EXPLORE THE MATERIAL:
**A.** Answer each question from the passage on the HPD interval for the mean.
(i) What values does the problem give for T, the sum of squared observations, and the sum of observations?
(ii) Between which two values does the interval reported in the comments extend?
(iii) What is the first step listed for working with an array of x, p(x) pairs?
**B.** Carry on the forum thread about the HPD interval for the mean, picking up after its last line.

[GIVEN PASSAGE Boundary: Start]

HPD interval for the mean

Suppose we have iid observation with the following model $Y_t \sim \mathcal{N}(\mu,1/\mu) , t=1,2,..T$

The question is " Assuming a flat prior on $(0 ,\infty )$ find a 95% HPD interval for $\mu"$

The aditional information that the problem gives is: $T=6; \sum{y_i}^{2}=76;\sum{y_i}=18$

this is my first try, $p(\mu)=\mu^{-1}1_{y>0}$ then

$\begin{eqnarray*} p(\mu\vert Y) & \propto & p(Y \vert \mu) p(\mu) & \propto \mu^{T}\exp[\sum{(-\mu/2){}(y_i-\mu)}^{2} ] \mu^{-1}1_{y>0} \end{eqnarray*}$

$Pr(\mu ϵ C│y)=\int_{a}^{b}p(\mu\vert Y)d\mu=\int_{a}^{b} \mu^{T-1}\exp[\sum{(-\mu/2){}(y_i-\mu)}^{2} ] 1_{y>0}d\mu=0.95$

I think this problem doesn´t have an analytical solution, so the solution is numeric. The question is which algorithm ,step by step, can I use to solve it .

Update

$\sum{(y_i-\mu)}^{2}= \sum{y_i}^{2}-2\mu\sum{y_i}+T\mu^{2}=76-36\mu+6\mu^{2}$ $\ (-\mu/2) \sum{(y_i-\mu)}^{2}= -38\mu+18\mu^{2}-3\mu^{3}$

$Pr(\mu ϵ C│y)=\int_{a}^{b}p(\mu\vert Y)d\mu=\int_{a}^{b} \mu^{5}\exp[-38\mu+18\mu^{2}-3\mu^{3} ] 1_{y>0}d\mu=0.95$

    %%Matlab Code
a=0.0001;b=0.0001;step=0.0001;
x=[a:step:1];
fx= x.^(5).*exp(-38.*x+18.*(x.^2)-3.*(x.^3)); plot(x,fx)


How can I find (a,b) that give me a 0.95 credible region with the minimum distiance between a and b

• You need a numerical approximation of the inverse cumulative function, otherwise you can simulate from the posterior and use a procedure to get the HPD based on a sample. Aug 24 '14 at 21:38
• @StéphaneLaurent Thanks for your answer. Can you give some code, or some reference to an example with an analogous solution? Aug 24 '14 at 22:00
• I don't know Matlab. Aug 25 '14 at 5:53
• Presumably "HPD" = "Highest Posterior Density". The interval you find should extend from $0.04713$ to $0.3946$.
– whuber
Aug 25 '14 at 14:42
• Thanks @whuber for your answer. I don´t know how you find such interval ; May be I was not clear; my question is :how to find a pseudocode (or a code in any language) that give me the exact length of the interval Aug 25 '14 at 17:09

In brief, given an array of $x, p(x)$ pairs:

• Sort the array by $p(x)$, decreasing.

[GIVEN PASSAGE Boundary: End]
[EXTRACTED INFORMATION Boundary: Start]

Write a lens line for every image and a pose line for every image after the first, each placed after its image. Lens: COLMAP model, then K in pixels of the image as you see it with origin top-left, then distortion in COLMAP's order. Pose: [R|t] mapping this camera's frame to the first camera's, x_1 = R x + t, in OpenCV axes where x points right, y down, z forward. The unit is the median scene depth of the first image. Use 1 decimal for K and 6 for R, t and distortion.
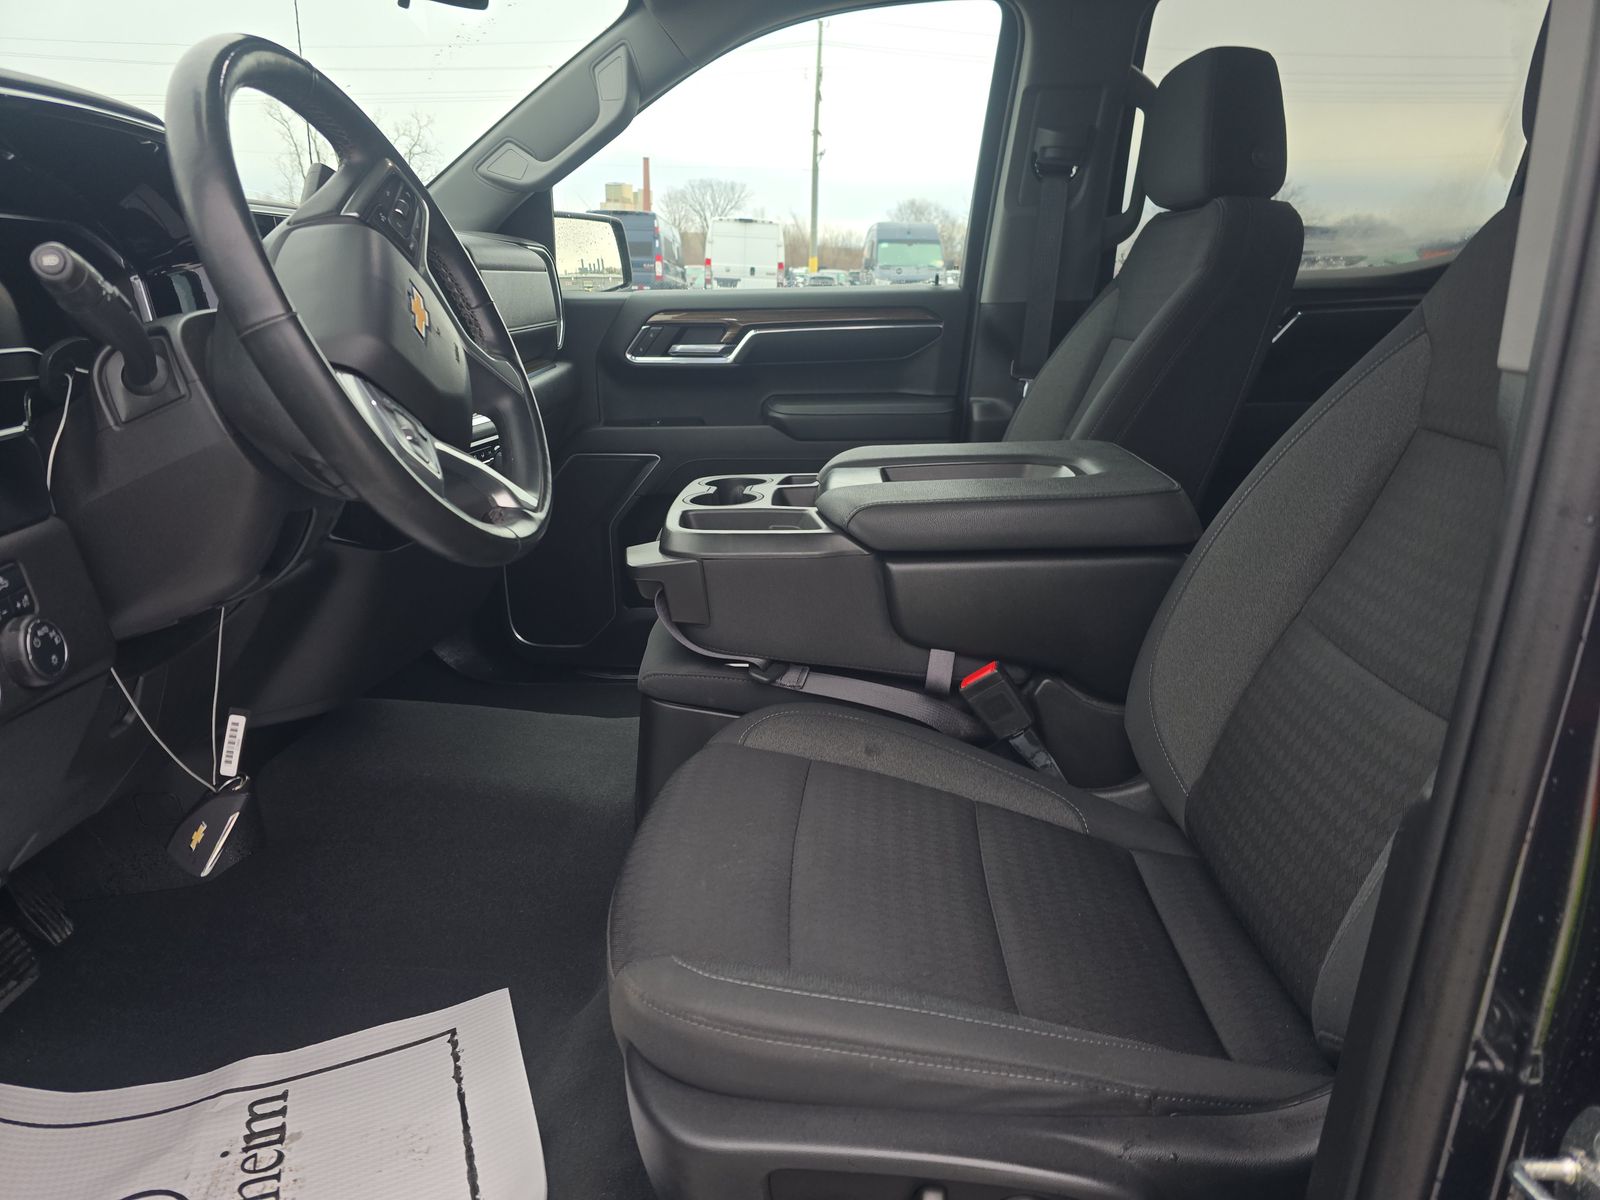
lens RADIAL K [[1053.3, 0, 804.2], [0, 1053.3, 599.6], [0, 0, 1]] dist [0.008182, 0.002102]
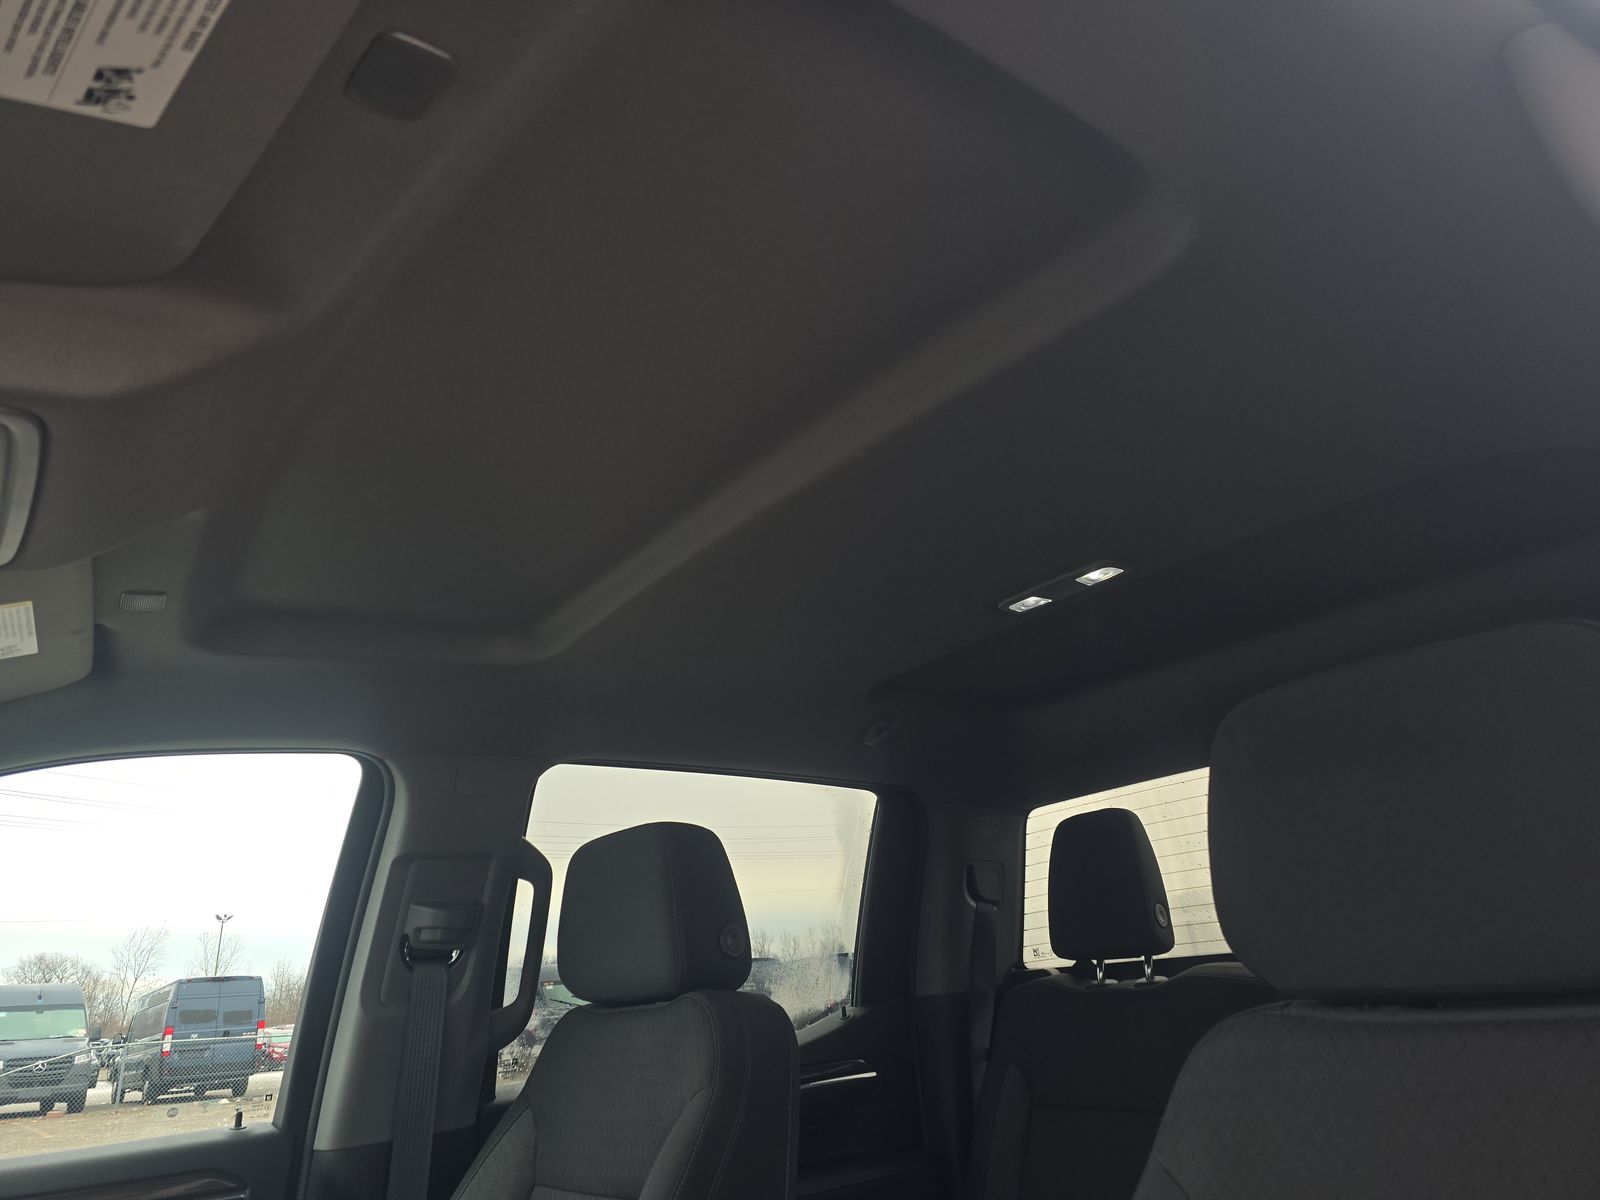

[EXTRACTED INFORMATION Boundary: End]
[EXTRACTED INFORMATION Boundary: Start]

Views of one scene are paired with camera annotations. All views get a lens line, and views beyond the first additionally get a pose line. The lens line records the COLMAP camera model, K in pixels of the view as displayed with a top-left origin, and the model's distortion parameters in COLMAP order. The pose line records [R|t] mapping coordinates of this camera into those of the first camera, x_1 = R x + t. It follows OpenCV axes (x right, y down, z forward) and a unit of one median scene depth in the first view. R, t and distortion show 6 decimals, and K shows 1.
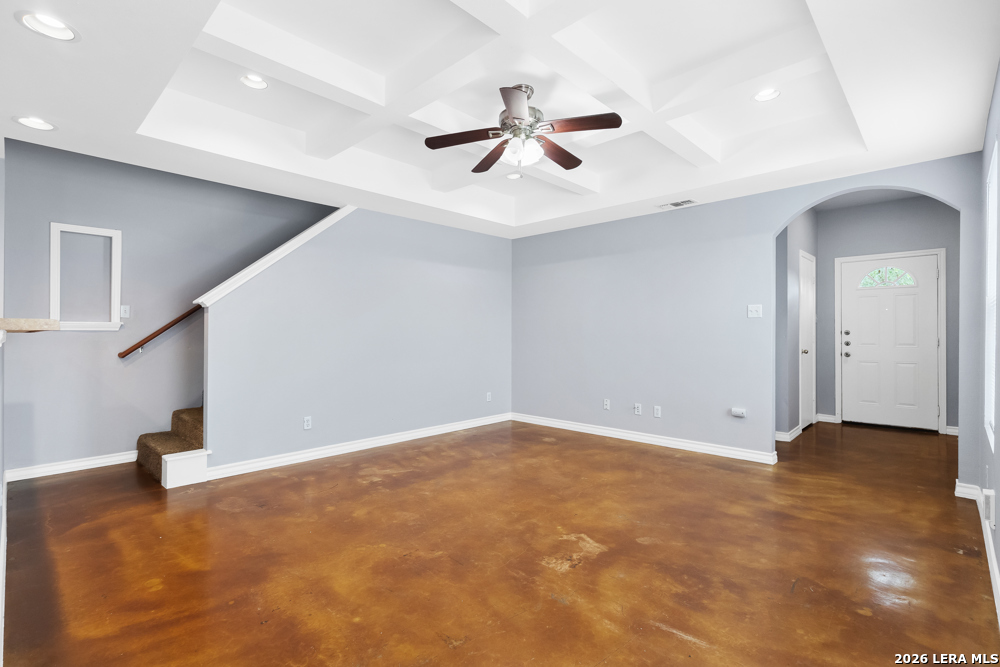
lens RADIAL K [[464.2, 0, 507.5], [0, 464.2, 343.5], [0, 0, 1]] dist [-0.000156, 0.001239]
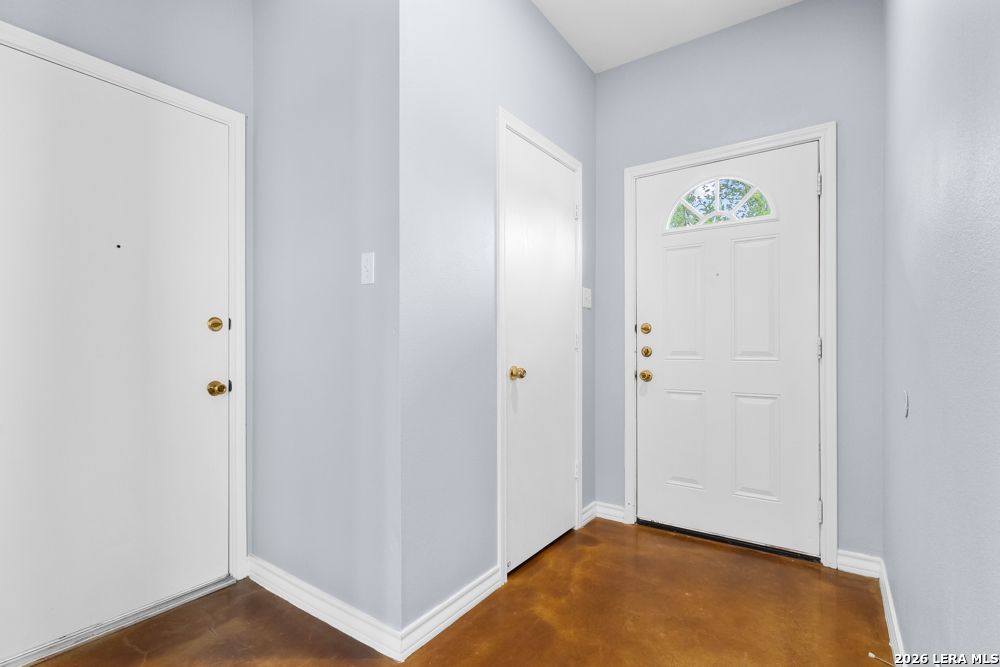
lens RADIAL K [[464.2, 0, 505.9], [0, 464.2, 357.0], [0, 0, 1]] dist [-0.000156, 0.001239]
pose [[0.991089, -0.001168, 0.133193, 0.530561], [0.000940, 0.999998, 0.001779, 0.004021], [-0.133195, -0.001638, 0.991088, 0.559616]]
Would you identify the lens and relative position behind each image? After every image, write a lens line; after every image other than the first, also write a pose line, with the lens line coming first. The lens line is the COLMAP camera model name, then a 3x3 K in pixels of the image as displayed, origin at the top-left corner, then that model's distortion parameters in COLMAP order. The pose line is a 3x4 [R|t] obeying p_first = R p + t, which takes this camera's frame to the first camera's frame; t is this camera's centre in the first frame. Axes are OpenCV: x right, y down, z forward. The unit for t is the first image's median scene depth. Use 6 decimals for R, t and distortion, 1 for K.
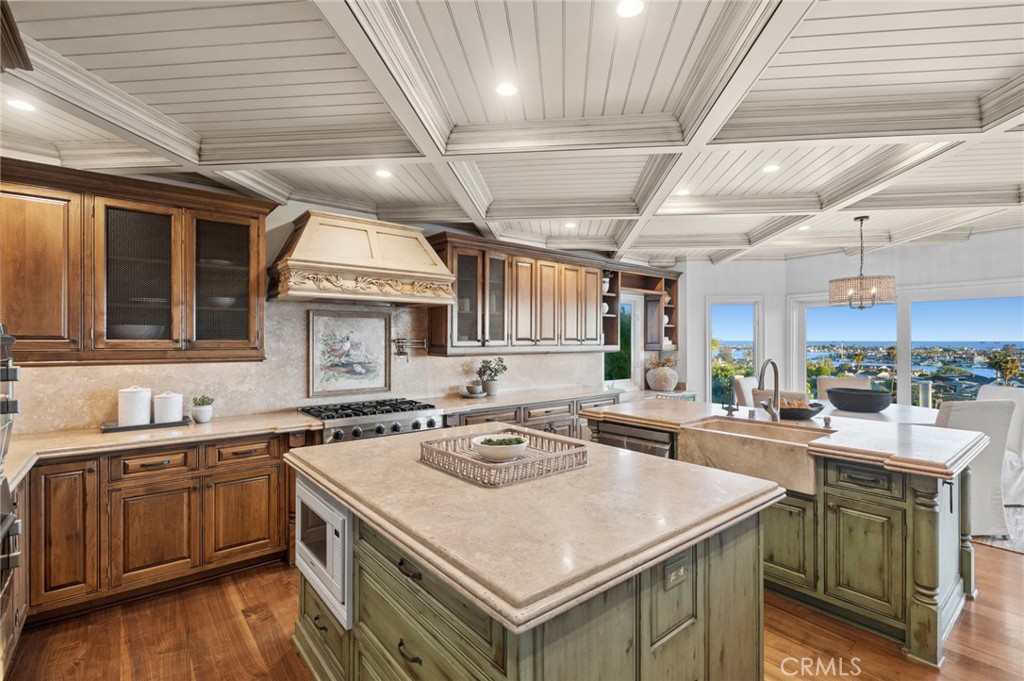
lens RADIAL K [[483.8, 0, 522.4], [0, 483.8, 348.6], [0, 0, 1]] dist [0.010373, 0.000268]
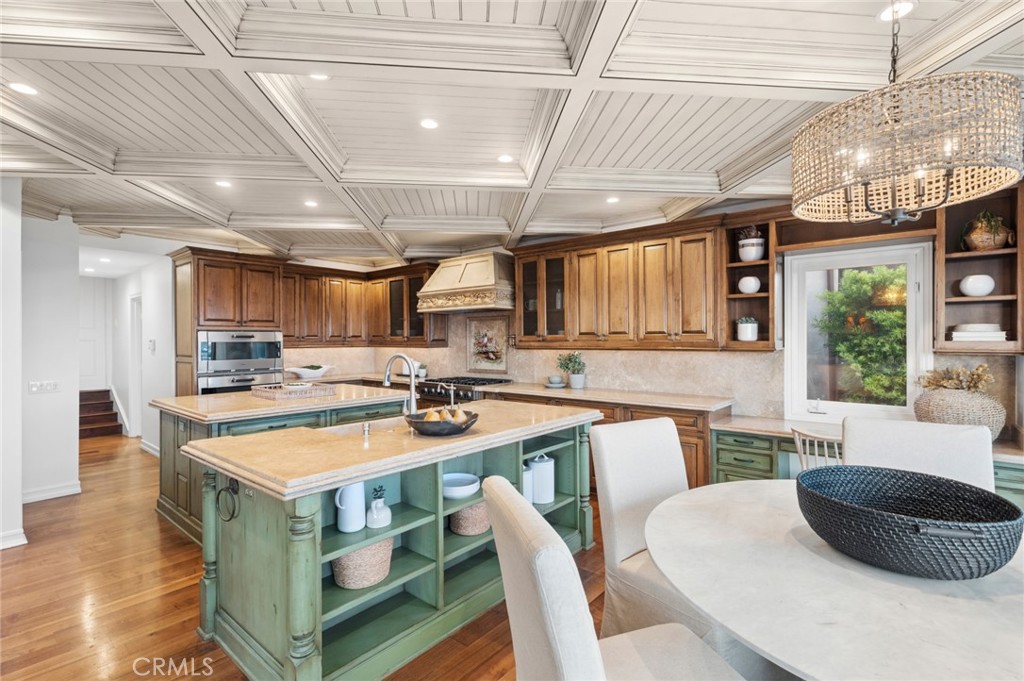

[EXTRACTED INFORMATION Boundary: End]

ANSWERS GIVEN:
**A.**
(i) T = 6, the sum of squared observations is 76, and the sum of observations is 18.
(ii) From 0.04713 to 0.3946.
(iii) Sort the array by p(x), in decreasing order.

**B.**
• Find the first element for which the cumulative sum of density of the sorted array is $\ge 1 - \alpha$.
• Find the array elements with $p(x)\ge$ this element's density. These $x$ values form the highest density interval(s).

Here's an example implementation in R, from the code associated with Doing Bayesian Data Analysis:

HDIofGrid = function( probMassVec , credMass=0.95 ) {
# Arguments:
#   probMassVec is a vector of probability masses at each grid point.
#   credMass is the desired mass of the HDI region.
# Return value:
#   A list with components:
#   indices is a vector of indices that are in the HDI
#   mass is the total mass of the included indices
#   height is the smallest component probability mass in the HDI
# Example of use: For determining HDI of a beta(30,12) distribution
#   approximated on a grid:
#   > probDensityVec = dbeta( seq(0,1,length=201) , 30 , 12 )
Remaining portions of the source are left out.